━━━━━ Records for this exercise

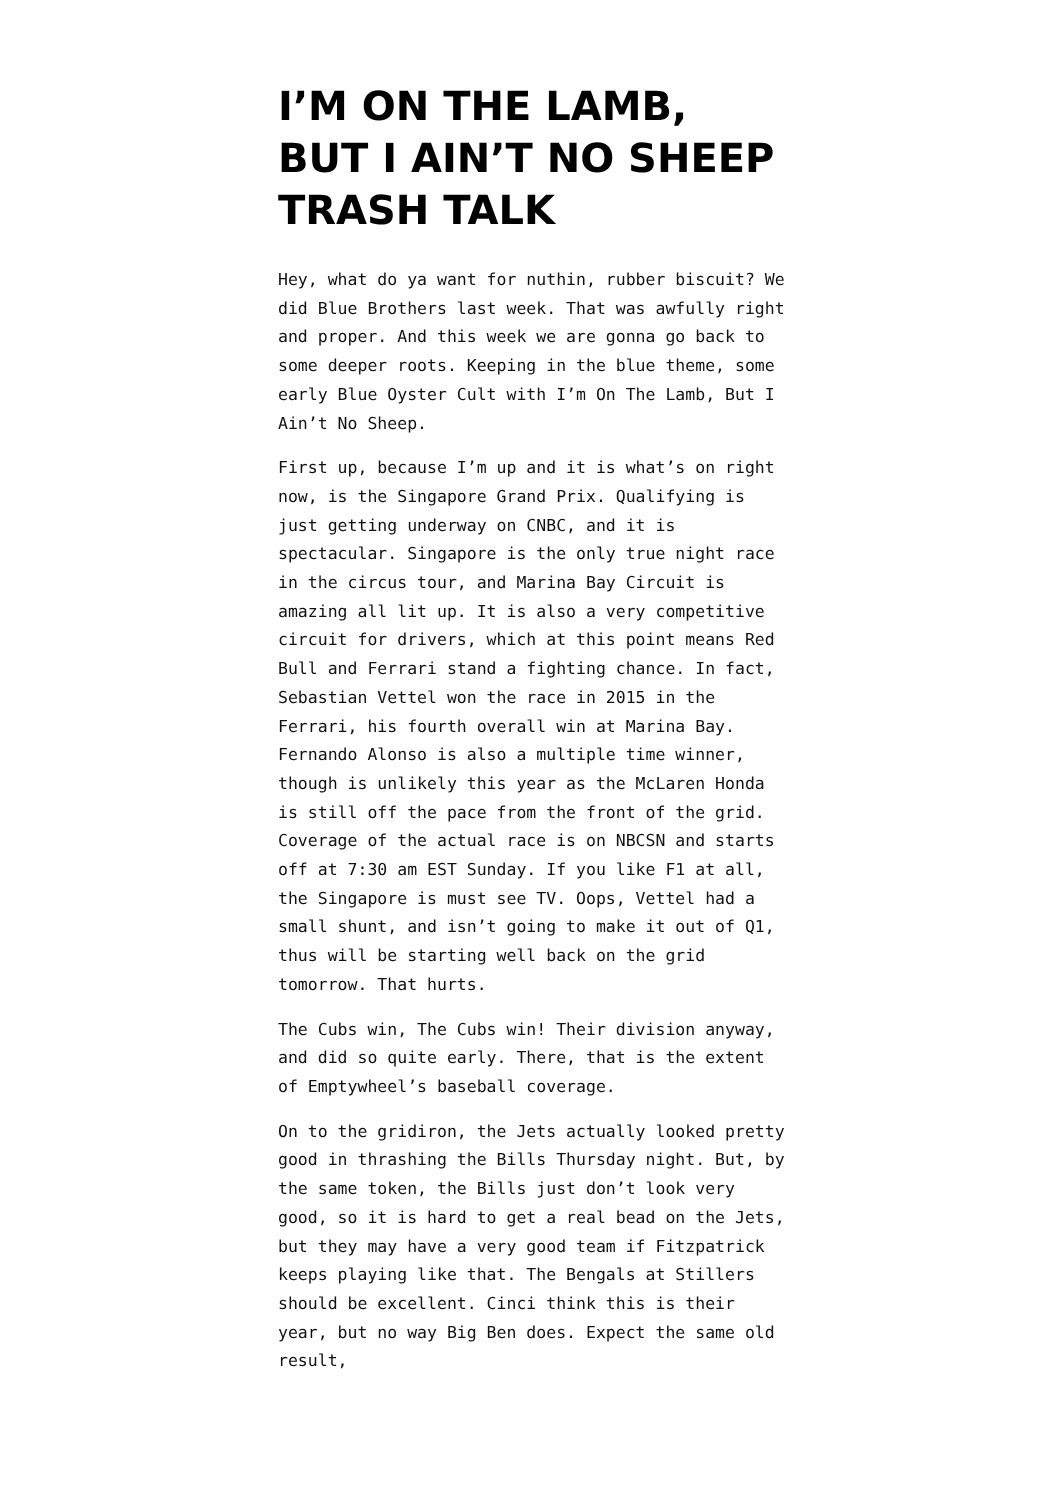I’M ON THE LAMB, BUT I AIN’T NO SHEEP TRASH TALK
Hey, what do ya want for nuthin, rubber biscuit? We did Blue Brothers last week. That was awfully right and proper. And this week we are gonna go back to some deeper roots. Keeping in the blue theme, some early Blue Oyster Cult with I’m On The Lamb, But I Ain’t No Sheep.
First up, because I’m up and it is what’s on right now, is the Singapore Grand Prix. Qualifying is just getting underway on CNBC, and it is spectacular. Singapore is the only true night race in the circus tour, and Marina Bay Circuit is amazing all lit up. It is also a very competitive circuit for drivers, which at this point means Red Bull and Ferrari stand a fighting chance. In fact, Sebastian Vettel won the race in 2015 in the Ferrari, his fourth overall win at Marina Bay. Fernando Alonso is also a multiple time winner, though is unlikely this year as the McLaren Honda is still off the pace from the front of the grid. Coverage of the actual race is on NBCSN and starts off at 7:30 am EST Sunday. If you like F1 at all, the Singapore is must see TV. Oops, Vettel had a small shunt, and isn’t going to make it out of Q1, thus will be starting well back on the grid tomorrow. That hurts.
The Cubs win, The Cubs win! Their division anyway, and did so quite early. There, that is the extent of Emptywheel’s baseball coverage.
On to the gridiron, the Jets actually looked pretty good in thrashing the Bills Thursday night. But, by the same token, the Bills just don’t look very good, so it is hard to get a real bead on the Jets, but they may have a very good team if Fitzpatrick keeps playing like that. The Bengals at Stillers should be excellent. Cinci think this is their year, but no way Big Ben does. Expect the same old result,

━━━━━━━━━━
━━━━━ Records for this exercise

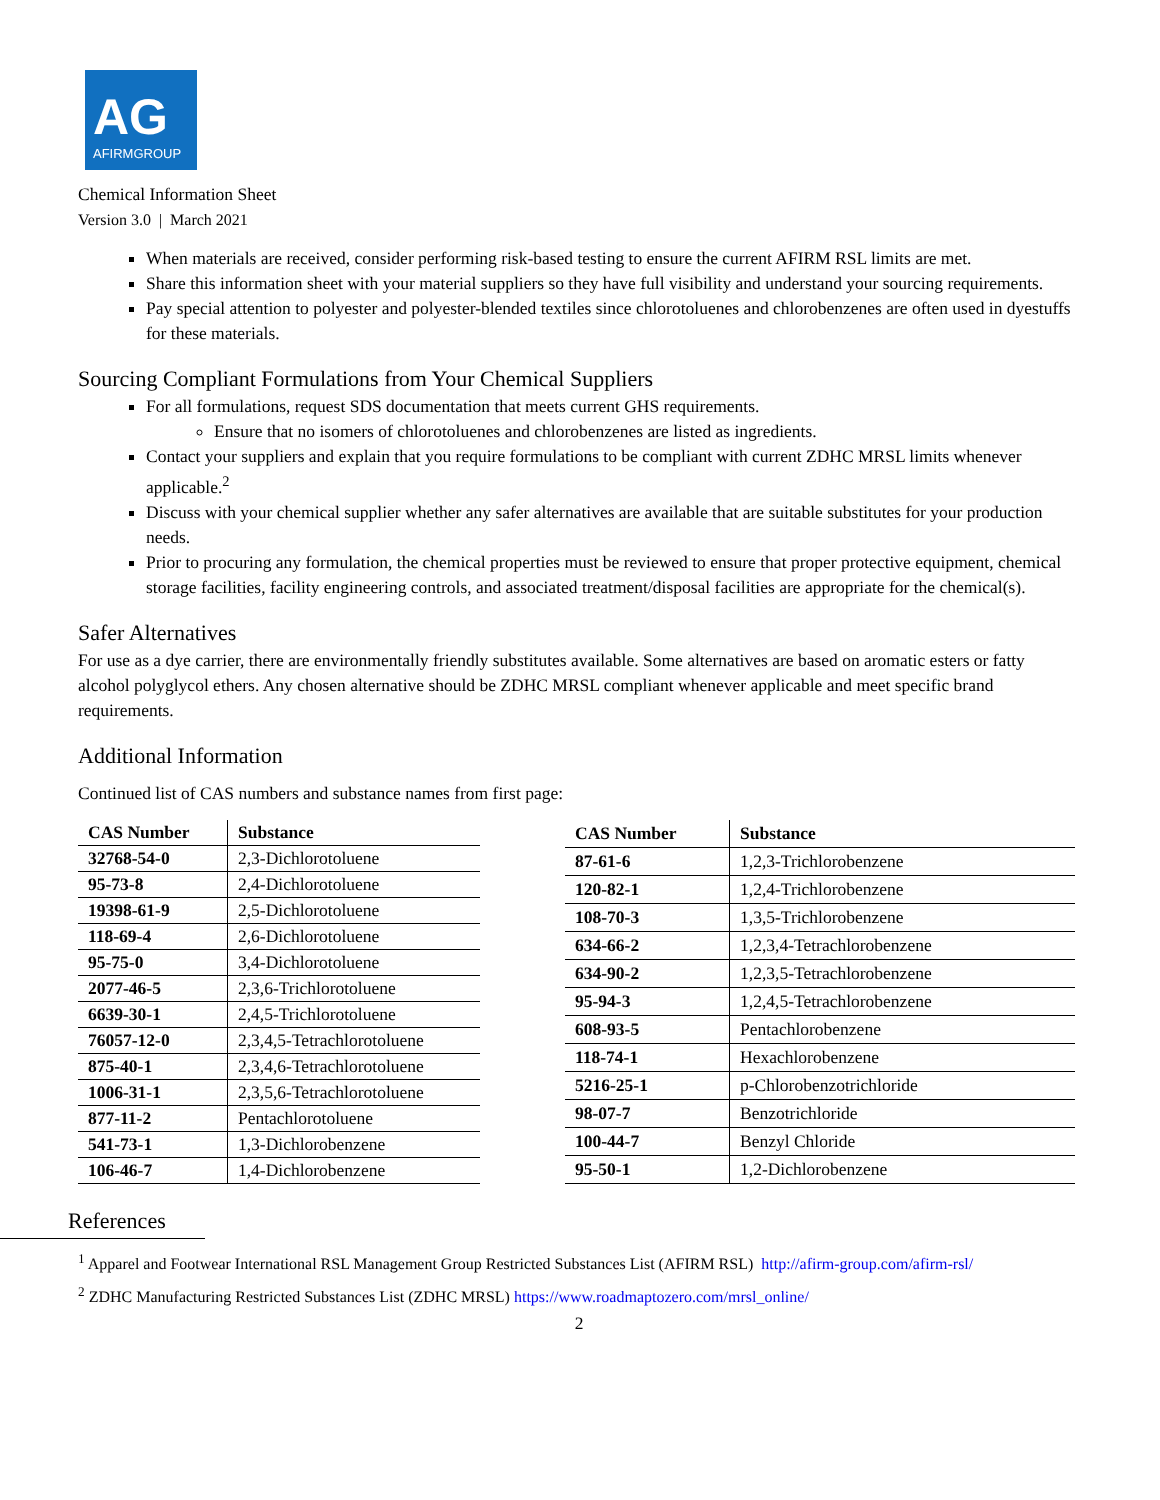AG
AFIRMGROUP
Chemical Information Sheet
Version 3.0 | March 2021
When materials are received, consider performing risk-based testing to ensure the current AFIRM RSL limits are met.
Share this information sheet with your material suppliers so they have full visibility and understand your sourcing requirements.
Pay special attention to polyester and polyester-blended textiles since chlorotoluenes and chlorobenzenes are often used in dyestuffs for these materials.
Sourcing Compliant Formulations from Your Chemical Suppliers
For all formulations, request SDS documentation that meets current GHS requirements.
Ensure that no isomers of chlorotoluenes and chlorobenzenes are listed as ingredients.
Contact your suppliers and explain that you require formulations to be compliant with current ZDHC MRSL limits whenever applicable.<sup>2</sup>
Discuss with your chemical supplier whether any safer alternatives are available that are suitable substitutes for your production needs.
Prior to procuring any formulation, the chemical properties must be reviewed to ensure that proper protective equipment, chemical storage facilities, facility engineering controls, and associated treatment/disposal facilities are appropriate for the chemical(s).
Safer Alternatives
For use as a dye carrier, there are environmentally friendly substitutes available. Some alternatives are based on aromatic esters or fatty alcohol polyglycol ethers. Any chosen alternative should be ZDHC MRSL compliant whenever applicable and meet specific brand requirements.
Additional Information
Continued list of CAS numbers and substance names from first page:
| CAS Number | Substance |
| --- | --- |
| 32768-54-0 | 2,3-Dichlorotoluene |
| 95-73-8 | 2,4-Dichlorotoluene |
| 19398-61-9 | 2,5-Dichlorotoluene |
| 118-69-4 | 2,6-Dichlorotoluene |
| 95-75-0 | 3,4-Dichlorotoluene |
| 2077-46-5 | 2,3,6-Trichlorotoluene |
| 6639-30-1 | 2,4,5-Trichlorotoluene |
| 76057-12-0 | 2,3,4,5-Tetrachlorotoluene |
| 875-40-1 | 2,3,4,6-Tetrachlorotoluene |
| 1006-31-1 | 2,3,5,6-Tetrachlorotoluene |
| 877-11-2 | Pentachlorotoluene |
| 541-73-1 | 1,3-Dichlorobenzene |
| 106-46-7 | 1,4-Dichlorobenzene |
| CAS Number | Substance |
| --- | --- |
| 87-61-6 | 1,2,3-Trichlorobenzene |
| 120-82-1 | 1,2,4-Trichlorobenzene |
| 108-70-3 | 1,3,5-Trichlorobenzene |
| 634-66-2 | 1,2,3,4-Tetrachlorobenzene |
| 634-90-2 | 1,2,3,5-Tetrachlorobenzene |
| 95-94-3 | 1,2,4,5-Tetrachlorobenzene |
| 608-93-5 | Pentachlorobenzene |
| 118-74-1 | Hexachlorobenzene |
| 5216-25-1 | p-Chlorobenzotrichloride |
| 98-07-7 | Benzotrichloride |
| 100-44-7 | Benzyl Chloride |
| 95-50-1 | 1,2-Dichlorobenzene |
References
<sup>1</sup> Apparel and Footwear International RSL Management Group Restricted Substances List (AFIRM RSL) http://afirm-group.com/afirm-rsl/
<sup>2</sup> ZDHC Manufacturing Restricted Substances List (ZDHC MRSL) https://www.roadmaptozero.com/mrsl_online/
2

━━━━━━━━━━
━━━━━ Records for this exercise

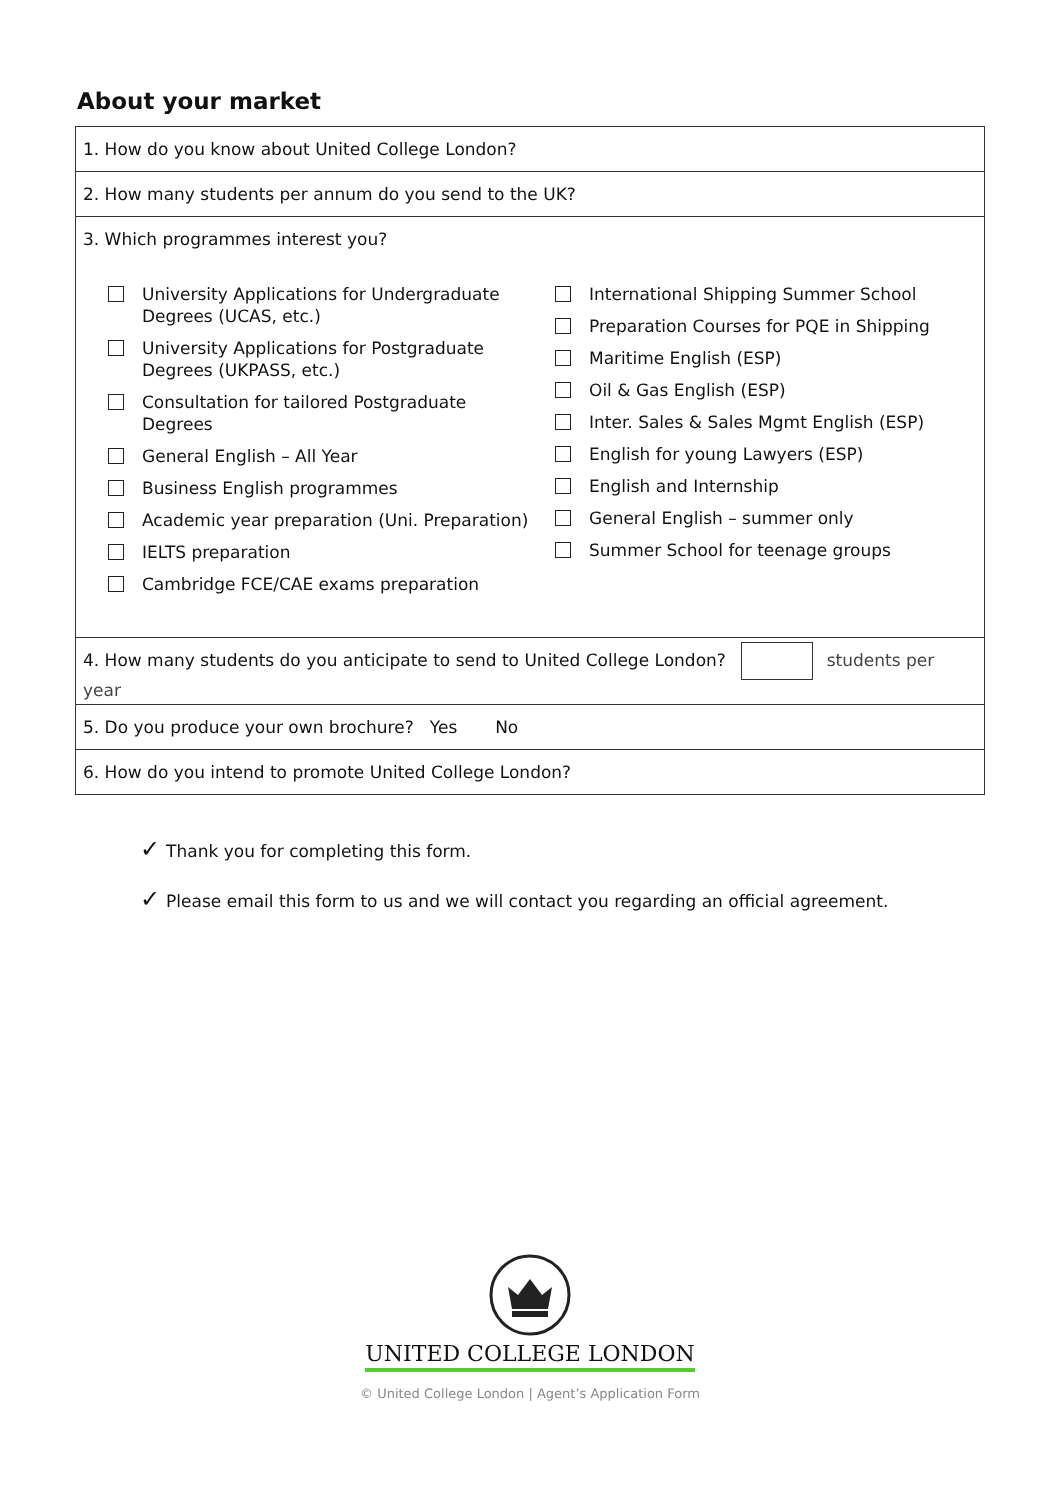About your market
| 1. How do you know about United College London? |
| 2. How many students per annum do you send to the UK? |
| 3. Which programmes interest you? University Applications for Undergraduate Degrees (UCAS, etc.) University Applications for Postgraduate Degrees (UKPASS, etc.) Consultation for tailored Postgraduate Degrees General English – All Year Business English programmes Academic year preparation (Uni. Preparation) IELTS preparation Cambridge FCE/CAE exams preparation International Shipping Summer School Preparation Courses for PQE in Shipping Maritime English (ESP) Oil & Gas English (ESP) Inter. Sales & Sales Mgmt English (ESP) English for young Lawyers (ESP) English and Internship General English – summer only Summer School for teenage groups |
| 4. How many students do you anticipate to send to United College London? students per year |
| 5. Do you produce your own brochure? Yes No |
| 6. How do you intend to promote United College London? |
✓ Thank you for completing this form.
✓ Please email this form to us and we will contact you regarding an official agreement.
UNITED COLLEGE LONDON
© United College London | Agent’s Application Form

━━━━━━━━━━

• About this task
Taking the records above, print only and exactly the lines from the line with "I’M ON THE LAMB, BUT I AIN’T NO SHEEP TRASH" to the line with "On to the gridiron, the", both kept, and exclude pictures.

• Completed exercise
I’M ON THE LAMB, BUT I AIN’T NO SHEEP TRASH TALK
Hey, what do ya want for nuthin, rubber biscuit? We did Blue Brothers last week. That was awfully right and proper. And this week we are gonna go back to some deeper roots. Keeping in the blue theme, some early Blue Oyster Cult with I’m On The Lamb, But I Ain’t No Sheep.
First up, because I’m up and it is what’s on right now, is the Singapore Grand Prix. Qualifying is just getting underway on CNBC, and it is spectacular. Singapore is the only true night race in the circus tour, and Marina Bay Circuit is amazing all lit up. It is also a very competitive circuit for drivers, which at this point means Red Bull and Ferrari stand a fighting chance. In fact, Sebastian Vettel won the race in 2015 in the Ferrari, his fourth overall win at Marina Bay. Fernando Alonso is also a multiple time winner, though is unlikely this year as the McLaren Honda is still off the pace from the front of the grid. Coverage of the actual race is on NBCSN and starts off at 7:30 am EST Sunday. If you like F1 at all, the Singapore is must see TV. Oops, Vettel had a small shunt, and isn’t going to make it out of Q1, thus will be starting well back on the grid tomorrow. That hurts.
The Cubs win, The Cubs win! Their division anyway, and did so quite early. There, that is the extent of Emptywheel’s baseball coverage.
On to the gridiron, the Jets actually looked pretty good in thrashing the Bills Thursday night. But, by the same token, the Bills just don’t look very good, so it is hard to get a real bead on the Jets, but they may have a very good team if Fitzpatrick keeps playing like that. The Bengals at Stillers should be excellent. Cinci think this is their year, but no way Big Ben does. Expect the same old result,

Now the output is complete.